Effect of microwave radiation on non-linear resistivity of a two-dimensional electron gas at large filling factors

TL;DR

This paper investigates how microwave radiation influences the non-linear resistivity of a two-dimensional electron gas under strong magnetic fields, revealing oscillatory behavior of electric current consistent with experimental observations.

Contribution

It provides a unified quantum Boltzmann framework to analyze non-equilibrium electron distributions and scattering modifications under microwave irradiation in disordered 2D electron gases.

Findings

Electric current oscillates with microwave frequency and field strength.

Theoretical results qualitatively match experimental data.

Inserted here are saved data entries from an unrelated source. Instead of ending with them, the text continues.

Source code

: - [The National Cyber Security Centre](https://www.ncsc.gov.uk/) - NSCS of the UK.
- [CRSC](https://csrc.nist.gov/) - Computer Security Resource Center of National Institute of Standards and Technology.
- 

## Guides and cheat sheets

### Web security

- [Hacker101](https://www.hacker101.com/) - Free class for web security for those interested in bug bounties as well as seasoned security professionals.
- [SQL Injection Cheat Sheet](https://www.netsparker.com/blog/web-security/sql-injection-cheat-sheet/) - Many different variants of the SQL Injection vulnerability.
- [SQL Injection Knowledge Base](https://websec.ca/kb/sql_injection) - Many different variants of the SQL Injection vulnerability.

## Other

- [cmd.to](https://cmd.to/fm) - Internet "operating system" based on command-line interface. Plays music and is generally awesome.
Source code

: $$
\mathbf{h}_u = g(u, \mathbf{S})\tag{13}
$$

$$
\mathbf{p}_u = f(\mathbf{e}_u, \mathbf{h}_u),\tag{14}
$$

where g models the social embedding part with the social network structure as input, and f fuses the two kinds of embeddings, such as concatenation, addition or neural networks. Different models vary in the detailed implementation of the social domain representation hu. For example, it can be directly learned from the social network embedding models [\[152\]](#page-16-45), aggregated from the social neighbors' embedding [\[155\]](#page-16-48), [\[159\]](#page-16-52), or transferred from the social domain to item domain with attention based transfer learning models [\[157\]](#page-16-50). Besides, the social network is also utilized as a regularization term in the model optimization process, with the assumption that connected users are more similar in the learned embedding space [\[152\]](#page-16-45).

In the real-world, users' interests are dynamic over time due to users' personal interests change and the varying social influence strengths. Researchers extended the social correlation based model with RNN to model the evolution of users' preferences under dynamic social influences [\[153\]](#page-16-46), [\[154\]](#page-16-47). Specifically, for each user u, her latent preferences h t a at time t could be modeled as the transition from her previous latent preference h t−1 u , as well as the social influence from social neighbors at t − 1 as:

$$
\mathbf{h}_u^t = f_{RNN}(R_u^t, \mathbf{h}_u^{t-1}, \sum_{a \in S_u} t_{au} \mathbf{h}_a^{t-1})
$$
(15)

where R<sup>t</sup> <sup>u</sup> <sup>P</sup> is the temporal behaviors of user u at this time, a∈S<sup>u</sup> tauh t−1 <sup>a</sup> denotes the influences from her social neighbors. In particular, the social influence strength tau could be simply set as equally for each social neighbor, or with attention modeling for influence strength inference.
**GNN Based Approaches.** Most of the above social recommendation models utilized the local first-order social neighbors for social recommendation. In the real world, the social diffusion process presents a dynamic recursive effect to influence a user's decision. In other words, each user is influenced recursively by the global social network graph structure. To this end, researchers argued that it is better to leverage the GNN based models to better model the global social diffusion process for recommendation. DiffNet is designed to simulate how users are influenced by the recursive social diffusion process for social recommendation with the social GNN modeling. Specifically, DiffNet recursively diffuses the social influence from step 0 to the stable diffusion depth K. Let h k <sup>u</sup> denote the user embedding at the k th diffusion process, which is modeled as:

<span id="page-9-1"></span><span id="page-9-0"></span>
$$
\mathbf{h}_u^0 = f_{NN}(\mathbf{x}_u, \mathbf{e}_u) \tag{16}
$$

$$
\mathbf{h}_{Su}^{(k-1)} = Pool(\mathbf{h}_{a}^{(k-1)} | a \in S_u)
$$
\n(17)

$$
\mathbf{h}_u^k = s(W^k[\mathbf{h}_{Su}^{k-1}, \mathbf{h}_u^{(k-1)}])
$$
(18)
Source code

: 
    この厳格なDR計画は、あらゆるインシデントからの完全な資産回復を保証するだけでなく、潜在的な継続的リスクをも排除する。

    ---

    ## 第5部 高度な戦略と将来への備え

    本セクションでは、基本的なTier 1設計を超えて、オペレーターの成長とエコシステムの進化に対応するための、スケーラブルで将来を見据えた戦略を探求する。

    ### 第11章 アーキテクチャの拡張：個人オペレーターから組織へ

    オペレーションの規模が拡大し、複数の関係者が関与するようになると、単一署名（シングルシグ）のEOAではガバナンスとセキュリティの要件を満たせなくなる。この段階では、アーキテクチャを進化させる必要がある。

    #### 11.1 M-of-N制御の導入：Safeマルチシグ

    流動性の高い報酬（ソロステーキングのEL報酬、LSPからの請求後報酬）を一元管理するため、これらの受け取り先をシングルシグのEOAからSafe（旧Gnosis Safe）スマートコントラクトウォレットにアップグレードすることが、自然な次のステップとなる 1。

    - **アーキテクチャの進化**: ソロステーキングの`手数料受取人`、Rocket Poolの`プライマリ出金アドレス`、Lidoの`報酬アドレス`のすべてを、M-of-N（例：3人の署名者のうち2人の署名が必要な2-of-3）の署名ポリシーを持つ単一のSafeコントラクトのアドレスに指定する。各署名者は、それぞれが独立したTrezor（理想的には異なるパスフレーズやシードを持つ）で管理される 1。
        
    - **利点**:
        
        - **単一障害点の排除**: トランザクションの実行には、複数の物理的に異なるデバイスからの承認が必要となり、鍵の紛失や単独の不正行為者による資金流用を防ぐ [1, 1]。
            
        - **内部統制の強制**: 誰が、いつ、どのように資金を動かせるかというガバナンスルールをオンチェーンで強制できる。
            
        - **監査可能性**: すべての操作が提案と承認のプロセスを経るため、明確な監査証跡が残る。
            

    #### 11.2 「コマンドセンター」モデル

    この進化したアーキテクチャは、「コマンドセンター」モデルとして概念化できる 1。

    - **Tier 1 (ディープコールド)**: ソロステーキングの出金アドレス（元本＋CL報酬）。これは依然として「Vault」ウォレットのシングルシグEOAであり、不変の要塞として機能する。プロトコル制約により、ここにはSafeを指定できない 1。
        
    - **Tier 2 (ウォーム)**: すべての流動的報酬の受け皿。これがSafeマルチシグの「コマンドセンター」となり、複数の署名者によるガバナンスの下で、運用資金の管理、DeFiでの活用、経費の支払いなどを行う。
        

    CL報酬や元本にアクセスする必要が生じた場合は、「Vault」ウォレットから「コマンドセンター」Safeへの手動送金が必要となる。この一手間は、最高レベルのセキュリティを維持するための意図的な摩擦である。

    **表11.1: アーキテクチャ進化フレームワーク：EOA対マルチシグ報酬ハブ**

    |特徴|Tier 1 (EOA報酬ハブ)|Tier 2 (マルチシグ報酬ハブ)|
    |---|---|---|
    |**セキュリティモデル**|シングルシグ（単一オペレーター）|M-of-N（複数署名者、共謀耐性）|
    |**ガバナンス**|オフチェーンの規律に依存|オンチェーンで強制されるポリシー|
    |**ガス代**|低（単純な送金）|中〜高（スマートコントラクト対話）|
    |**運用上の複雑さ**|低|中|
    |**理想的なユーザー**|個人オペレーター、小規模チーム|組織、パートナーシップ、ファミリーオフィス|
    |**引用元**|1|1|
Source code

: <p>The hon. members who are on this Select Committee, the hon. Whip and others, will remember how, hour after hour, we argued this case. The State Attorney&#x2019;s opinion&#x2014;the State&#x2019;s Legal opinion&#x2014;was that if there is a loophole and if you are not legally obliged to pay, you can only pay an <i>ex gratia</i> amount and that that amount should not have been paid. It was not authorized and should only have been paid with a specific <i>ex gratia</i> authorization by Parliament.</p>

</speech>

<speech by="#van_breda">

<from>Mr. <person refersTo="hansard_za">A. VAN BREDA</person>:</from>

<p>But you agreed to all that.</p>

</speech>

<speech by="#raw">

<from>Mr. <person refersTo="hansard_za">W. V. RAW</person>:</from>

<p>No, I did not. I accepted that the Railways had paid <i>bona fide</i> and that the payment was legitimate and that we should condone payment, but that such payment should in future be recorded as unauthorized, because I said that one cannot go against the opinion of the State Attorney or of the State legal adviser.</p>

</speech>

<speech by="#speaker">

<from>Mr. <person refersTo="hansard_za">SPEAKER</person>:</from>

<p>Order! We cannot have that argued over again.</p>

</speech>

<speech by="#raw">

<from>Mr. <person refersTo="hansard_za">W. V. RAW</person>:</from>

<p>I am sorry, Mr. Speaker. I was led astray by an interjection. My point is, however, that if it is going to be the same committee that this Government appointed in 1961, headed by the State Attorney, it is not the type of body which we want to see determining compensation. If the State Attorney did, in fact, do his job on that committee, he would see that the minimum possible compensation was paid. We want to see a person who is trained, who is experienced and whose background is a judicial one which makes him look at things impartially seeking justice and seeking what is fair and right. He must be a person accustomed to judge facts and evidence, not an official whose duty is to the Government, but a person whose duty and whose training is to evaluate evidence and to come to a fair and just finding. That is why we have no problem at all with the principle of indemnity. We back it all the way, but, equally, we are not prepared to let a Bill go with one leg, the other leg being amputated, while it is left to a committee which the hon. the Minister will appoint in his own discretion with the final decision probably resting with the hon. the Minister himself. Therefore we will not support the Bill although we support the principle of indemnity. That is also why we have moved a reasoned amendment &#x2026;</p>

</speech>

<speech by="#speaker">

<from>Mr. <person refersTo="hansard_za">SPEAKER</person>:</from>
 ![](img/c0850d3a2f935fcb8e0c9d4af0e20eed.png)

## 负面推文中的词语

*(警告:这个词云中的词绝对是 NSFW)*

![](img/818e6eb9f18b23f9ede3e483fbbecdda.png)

Both non-equilibrium distribution and scattering modifications are crucial.

Abstract

We study transport properties of a two-dimensional electron gas, placed in a classically strong perpendicular magnetic field and in constant and oscillating in-plane electric fields. The analysis is based on a quantum Boltzmann equation derived for a weakly disordered two-dimensional electron gas. We consider disordered potential with both long and short range correlations. Electron scattering off such disorder is not limited to small change in momentum direction, but occurs on an arbitrary angle, including the backscattering. The non-linearity of the transport in the considered system is a consequence of two co-existing effects: formation of a non-equilibrium distribution function of electrons and modification of the scattering rate off the disorder in the presence of dc and ac electric fields. This work describes both effects in a unified way. The calculated dissipative component of electric current oscillates as a function of the electric field strength and frequency of microwave radiation in a qualitative agreement with experiments.